A career-spanning story collection from Tabucchi (1943-2012; For Isabel: A Mandala, 2017, etc.) exploring the liminal spaces between dream and waking, fact and fiction.
All but one of the 22 stories here have appeared in earlier books, and taken together they make for a substantive overview of the obsessions that marked Tabucchi's work. “The Reversal Game” and “Night, Sea, or Distance,” both set in Portugal, evoke his admiration for Fernando Pessoa, particularly his interest in the slippery melancholy state of "saudade." “Clouds” and “The Flying Creatures of Fra Angelico” are elliptical evocations of the subconscious; in the latter story, a monk’s vision of a trio of insectlike beings can be read as magical realism or a hallucination of a cloistered mind. “Cinema” is a noir satire about two movie actors who attempt to turn their roles as World War II resistance fighters into reality. “The phrase that follows this is false…” and “Little Gatsby” are arch metafictions that weave the author himself into the story. At once modern (fragmentary, interior rhetoric) and postmodern (satirical, suspect of narrative), Tabucchi possessed a lively and inimitable sensibility; “imagination gave him a reality so alive that it seemed more real than the reality he was living,” he writes of one character, a notion that guides many of these stories. Not all of these high-concept stories succeed; some are overly digressive, and Tabucchi has a habit of introducing a stray memory or reverie in a story the way a hack crime writer introduces a thug with a gun.

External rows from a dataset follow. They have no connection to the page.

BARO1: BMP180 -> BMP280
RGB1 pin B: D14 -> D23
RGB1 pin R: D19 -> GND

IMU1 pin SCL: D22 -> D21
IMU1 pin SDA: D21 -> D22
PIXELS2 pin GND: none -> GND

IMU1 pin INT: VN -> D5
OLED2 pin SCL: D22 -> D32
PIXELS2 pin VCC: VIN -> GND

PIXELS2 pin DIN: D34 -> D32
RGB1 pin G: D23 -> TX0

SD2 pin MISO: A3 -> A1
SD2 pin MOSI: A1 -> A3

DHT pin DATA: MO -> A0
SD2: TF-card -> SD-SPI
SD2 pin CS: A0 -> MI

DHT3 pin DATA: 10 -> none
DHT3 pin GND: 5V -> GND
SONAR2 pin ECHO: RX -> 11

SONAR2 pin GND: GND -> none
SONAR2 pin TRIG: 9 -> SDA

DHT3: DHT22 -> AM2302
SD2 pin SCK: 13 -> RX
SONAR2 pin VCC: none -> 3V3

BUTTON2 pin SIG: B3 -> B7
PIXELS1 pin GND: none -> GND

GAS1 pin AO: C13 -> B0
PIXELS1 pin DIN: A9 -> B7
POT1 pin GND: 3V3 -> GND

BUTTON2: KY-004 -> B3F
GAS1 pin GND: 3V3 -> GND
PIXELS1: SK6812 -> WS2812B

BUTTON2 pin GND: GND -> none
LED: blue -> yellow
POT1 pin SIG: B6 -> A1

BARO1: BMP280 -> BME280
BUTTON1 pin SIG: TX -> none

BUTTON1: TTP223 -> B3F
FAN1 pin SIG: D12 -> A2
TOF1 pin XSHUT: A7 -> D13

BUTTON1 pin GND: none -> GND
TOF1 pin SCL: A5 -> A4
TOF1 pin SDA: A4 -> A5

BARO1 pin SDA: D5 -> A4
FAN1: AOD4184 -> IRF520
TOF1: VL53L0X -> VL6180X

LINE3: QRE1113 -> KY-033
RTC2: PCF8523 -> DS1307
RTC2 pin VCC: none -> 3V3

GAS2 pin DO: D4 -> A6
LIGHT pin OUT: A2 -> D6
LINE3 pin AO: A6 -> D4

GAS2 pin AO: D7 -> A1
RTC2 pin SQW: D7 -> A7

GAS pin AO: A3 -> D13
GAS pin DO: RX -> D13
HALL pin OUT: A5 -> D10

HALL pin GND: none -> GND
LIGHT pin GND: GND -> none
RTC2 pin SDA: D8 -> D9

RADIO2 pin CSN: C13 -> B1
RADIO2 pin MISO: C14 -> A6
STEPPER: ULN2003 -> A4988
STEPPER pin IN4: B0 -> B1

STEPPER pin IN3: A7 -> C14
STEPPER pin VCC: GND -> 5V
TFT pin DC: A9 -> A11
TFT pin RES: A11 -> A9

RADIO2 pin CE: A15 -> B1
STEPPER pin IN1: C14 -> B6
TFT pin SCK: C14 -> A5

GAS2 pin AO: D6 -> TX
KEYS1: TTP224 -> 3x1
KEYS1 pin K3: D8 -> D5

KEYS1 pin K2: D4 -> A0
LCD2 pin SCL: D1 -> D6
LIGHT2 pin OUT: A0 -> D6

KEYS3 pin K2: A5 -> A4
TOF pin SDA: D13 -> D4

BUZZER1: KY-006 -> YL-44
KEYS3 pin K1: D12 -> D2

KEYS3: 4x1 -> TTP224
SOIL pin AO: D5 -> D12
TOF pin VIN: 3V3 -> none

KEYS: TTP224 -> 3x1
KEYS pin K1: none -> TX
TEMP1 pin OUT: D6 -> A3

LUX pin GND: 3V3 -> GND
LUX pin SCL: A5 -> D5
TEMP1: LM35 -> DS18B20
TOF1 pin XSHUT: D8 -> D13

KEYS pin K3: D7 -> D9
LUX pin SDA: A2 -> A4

But in magical stories like “Clouds” and “Letter from Casablanca,” he creates somber vignettes that are playful in structure and imagination. The latter is narrated by a man who discovers his capacity to impersonate a woman singer, a fulfillment of Tabucchi’s feeling that we can inhabit any environment, however foreign, if we pay close enough attention.
A fine tribute to a writer defined by his singular command of mood and mystery.